EXERCISE BRIEF:
Could you update the lines from the start through the one containing "common name: Potato" so that every "scientific name" becomes "taxon name", with nothing else changed?

Collection entries:
+ + + + +
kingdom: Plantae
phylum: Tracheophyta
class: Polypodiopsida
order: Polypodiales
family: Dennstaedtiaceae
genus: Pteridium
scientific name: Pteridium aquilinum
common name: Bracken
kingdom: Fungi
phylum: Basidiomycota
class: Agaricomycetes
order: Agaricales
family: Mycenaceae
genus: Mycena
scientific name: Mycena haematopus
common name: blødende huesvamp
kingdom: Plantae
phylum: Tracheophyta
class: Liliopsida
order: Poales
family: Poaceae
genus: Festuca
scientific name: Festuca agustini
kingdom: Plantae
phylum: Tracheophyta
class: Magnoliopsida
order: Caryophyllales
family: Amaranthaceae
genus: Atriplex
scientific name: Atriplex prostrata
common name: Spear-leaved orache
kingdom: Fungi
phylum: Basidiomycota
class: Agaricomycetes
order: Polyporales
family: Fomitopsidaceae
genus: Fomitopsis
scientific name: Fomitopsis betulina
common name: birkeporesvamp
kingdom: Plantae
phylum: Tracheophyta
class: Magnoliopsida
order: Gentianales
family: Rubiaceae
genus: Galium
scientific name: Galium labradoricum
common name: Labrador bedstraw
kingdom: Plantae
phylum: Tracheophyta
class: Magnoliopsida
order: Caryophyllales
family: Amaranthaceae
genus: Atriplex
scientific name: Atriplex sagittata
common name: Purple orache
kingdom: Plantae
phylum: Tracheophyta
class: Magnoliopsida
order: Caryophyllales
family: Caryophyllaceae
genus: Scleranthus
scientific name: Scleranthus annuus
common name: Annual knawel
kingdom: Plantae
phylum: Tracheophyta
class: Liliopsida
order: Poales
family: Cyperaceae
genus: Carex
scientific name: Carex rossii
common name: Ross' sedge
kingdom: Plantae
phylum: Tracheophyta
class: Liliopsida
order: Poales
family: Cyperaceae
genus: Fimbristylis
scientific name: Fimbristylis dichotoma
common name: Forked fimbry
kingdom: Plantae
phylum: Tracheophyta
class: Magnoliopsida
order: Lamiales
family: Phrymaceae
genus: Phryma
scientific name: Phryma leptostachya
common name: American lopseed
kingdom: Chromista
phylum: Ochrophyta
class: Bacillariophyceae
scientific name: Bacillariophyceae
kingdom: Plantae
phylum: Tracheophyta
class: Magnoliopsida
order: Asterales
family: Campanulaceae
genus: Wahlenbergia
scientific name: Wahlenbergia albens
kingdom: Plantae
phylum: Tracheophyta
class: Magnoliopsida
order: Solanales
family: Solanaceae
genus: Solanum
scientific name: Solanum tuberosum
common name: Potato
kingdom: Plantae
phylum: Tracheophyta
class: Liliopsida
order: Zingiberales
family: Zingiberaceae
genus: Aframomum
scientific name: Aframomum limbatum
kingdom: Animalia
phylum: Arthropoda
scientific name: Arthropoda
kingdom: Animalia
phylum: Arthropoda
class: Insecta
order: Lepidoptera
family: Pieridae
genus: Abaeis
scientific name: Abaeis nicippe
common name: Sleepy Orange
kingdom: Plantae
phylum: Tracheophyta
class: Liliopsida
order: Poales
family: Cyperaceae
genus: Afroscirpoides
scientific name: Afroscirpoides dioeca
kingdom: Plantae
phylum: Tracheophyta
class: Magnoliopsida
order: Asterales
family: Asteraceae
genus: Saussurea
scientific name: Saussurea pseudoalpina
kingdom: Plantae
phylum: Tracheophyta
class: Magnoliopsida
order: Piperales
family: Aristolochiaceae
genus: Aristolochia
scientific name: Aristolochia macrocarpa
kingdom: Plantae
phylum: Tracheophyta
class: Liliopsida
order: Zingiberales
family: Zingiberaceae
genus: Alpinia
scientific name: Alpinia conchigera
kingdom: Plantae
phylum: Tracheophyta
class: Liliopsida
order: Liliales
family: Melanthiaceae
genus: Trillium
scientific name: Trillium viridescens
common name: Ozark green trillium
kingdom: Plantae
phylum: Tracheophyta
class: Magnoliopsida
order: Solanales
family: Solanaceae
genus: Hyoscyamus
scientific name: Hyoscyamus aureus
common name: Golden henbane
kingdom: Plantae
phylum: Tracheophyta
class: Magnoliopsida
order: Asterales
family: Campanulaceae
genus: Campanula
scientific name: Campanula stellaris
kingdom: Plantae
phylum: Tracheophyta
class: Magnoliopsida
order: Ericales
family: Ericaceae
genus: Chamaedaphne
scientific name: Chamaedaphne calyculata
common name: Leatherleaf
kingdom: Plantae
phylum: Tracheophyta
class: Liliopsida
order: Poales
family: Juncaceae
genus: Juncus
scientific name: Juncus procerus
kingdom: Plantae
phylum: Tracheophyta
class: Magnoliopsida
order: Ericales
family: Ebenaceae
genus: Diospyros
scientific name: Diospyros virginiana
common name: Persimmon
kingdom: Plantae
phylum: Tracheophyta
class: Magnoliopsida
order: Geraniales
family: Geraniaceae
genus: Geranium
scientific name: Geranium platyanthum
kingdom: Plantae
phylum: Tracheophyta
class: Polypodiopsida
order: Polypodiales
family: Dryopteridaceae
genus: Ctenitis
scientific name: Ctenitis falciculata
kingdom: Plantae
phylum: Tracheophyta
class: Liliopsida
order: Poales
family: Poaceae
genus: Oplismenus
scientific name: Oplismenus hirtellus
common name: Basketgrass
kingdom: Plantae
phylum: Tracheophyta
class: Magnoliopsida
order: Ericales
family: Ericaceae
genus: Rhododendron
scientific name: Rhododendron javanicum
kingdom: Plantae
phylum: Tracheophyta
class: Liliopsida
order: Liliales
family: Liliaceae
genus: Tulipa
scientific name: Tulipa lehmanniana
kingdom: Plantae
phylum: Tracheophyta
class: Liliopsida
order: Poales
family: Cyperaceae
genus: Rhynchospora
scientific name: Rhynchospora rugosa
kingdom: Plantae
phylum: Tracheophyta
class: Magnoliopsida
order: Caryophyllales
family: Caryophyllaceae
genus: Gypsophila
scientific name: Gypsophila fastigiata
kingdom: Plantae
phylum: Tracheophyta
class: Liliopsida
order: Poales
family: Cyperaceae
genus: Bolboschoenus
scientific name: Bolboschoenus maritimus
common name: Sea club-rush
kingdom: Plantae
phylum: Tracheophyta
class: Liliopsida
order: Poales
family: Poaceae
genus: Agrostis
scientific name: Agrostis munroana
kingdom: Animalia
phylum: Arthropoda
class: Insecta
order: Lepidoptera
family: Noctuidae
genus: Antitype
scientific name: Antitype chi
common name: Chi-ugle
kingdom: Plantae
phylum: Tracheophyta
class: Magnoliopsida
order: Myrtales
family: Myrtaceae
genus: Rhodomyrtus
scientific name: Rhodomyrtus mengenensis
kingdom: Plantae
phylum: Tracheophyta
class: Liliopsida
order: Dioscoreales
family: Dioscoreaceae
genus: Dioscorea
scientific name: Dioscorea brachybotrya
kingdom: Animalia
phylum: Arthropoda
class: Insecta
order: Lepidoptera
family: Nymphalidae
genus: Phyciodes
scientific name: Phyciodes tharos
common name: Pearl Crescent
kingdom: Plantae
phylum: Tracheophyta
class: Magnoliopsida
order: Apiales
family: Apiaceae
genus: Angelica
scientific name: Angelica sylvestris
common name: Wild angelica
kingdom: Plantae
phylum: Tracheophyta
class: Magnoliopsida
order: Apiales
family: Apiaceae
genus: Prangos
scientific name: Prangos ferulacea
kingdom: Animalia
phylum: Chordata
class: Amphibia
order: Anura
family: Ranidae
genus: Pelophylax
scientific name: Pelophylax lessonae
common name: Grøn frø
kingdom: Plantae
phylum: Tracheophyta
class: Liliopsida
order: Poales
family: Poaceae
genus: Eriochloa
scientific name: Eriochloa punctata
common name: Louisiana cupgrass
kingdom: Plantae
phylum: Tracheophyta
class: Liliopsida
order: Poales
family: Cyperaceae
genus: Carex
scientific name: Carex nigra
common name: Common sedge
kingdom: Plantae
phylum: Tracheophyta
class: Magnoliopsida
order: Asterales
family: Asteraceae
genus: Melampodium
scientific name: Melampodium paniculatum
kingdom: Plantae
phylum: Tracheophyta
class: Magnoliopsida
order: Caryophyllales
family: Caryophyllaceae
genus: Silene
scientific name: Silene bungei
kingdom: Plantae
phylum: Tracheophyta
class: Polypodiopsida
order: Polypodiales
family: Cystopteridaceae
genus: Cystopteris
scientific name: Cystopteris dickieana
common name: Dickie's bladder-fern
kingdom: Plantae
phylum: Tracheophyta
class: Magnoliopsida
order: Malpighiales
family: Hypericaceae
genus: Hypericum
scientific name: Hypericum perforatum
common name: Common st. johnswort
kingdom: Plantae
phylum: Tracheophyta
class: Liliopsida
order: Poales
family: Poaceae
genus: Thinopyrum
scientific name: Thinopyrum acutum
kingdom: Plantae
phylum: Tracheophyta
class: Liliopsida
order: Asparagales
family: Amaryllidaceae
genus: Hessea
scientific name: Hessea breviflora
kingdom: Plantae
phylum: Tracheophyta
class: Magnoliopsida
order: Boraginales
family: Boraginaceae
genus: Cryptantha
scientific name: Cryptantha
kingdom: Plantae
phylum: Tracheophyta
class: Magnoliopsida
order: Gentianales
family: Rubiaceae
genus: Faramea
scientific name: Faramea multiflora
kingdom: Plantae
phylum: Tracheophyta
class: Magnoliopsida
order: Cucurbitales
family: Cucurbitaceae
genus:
+ + + + +
RESPONSE TO THE TASK:
kingdom: Plantae
phylum: Tracheophyta
class: Polypodiopsida
order: Polypodiales
family: Dennstaedtiaceae
genus: Pteridium
taxon name: Pteridium aquilinum
common name: Bracken
kingdom: Fungi
phylum: Basidiomycota
class: Agaricomycetes
order: Agaricales
family: Mycenaceae
genus: Mycena
taxon name: Mycena haematopus
common name: blødende huesvamp
kingdom: Plantae
phylum: Tracheophyta
class: Liliopsida
order: Poales
family: Poaceae
genus: Festuca
taxon name: Festuca agustini
kingdom: Plantae
phylum: Tracheophyta
class: Magnoliopsida
order: Caryophyllales
family: Amaranthaceae
genus: Atriplex
taxon name: Atriplex prostrata
common name: Spear-leaved orache
kingdom: Fungi
phylum: Basidiomycota
class: Agaricomycetes
order: Polyporales
family: Fomitopsidaceae
genus: Fomitopsis
taxon name: Fomitopsis betulina
common name: birkeporesvamp
kingdom: Plantae
phylum: Tracheophyta
class: Magnoliopsida
order: Gentianales
family: Rubiaceae
genus: Galium
taxon name: Galium labradoricum
common name: Labrador bedstraw
kingdom: Plantae
phylum: Tracheophyta
class: Magnoliopsida
order: Caryophyllales
family: Amaranthaceae
genus: Atriplex
taxon name: Atriplex sagittata
common name: Purple orache
kingdom: Plantae
phylum: Tracheophyta
class: Magnoliopsida
order: Caryophyllales
family: Caryophyllaceae
genus: Scleranthus
taxon name: Scleranthus annuus
common name: Annual knawel
kingdom: Plantae
phylum: Tracheophyta
class: Liliopsida
order: Poales
family: Cyperaceae
genus: Carex
taxon name: Carex rossii
common name: Ross' sedge
kingdom: Plantae
phylum: Tracheophyta
class: Liliopsida
order: Poales
family: Cyperaceae
genus: Fimbristylis
taxon name: Fimbristylis dichotoma
common name: Forked fimbry
kingdom: Plantae
phylum: Tracheophyta
class: Magnoliopsida
order: Lamiales
family: Phrymaceae
genus: Phryma
taxon name: Phryma leptostachya
common name: American lopseed
kingdom: Chromista
phylum: Ochrophyta
class: Bacillariophyceae
taxon name: Bacillariophyceae
kingdom: Plantae
phylum: Tracheophyta
class: Magnoliopsida
order: Asterales
family: Campanulaceae
genus: Wahlenbergia
taxon name: Wahlenbergia albens
kingdom: Plantae
phylum: Tracheophyta
class: Magnoliopsida
order: Solanales
family: Solanaceae
genus: Solanum
taxon name: Solanum tuberosum
common name: Potato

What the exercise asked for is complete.